How to download and use glove vectors?

First of all, I would like to know if Glove is the best pre-trained embedding for an NLP application ?
Secondly, how can I get the glove embeddings in Pytorch?
Thirdly, can i, for example, extract out the embedding for a specific word, like, ‘king’ and ‘queen’ ?

Thanks in advance :slight_smile:

  1. I’m not sure, but out NLP experts might know the answer. :wink:

  2. This blog post describes, how to load and use the embeddings. Note that now you can also use the classmethod from_pretrained to load the weigths.

  3. Yes, this is also shown in the blog post.

5 Likes

If it helps, you can have a look at my code for that. You only need the create_embedding_matrix method – load_glove and generate_embedding_matrix were my initial solution, but there’s not need to load and store all word embeddings, since you need only those that match your vocabulary.

The word_to_index and max_index reflect the information from your vocabulary, with word_to_index mapping each word to a unique index from 0..max_index (not that I’ve written it, you probably don’t need max_index as an extra parameter). I use my own implementation of a vectorizer, but torchtext should give you similar information.

A full example of how it works can been seen in this notebook.

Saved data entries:
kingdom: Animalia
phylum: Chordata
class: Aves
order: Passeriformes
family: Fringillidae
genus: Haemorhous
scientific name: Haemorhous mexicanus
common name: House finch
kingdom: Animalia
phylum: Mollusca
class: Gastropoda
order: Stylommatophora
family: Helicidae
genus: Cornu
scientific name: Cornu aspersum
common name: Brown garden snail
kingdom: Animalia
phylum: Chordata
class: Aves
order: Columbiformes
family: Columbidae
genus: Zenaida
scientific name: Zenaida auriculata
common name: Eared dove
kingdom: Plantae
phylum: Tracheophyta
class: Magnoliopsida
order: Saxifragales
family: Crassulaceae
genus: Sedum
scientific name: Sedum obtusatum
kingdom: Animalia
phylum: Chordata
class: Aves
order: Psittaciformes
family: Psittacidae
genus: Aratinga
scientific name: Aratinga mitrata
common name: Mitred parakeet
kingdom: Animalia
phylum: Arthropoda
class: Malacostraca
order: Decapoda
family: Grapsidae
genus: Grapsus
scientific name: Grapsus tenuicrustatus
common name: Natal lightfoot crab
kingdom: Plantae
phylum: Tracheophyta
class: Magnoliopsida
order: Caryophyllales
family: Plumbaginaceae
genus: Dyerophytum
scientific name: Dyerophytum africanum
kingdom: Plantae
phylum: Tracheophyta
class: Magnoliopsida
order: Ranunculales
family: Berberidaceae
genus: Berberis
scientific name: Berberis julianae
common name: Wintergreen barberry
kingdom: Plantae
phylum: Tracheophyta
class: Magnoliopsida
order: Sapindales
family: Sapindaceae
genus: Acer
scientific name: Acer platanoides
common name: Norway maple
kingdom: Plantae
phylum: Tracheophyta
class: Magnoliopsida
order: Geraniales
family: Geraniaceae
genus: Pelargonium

# What is asked
Answer these questions from the thread on GloVe vectors:
1. Which classmethod can now be used to load the weights?
2. According to the second reply, which method is the only one needed?
3. What does word_to_index map each word to?

# Reply
1. from_pretrained
2. create_embedding_matrix
3. A unique index from 0..max_index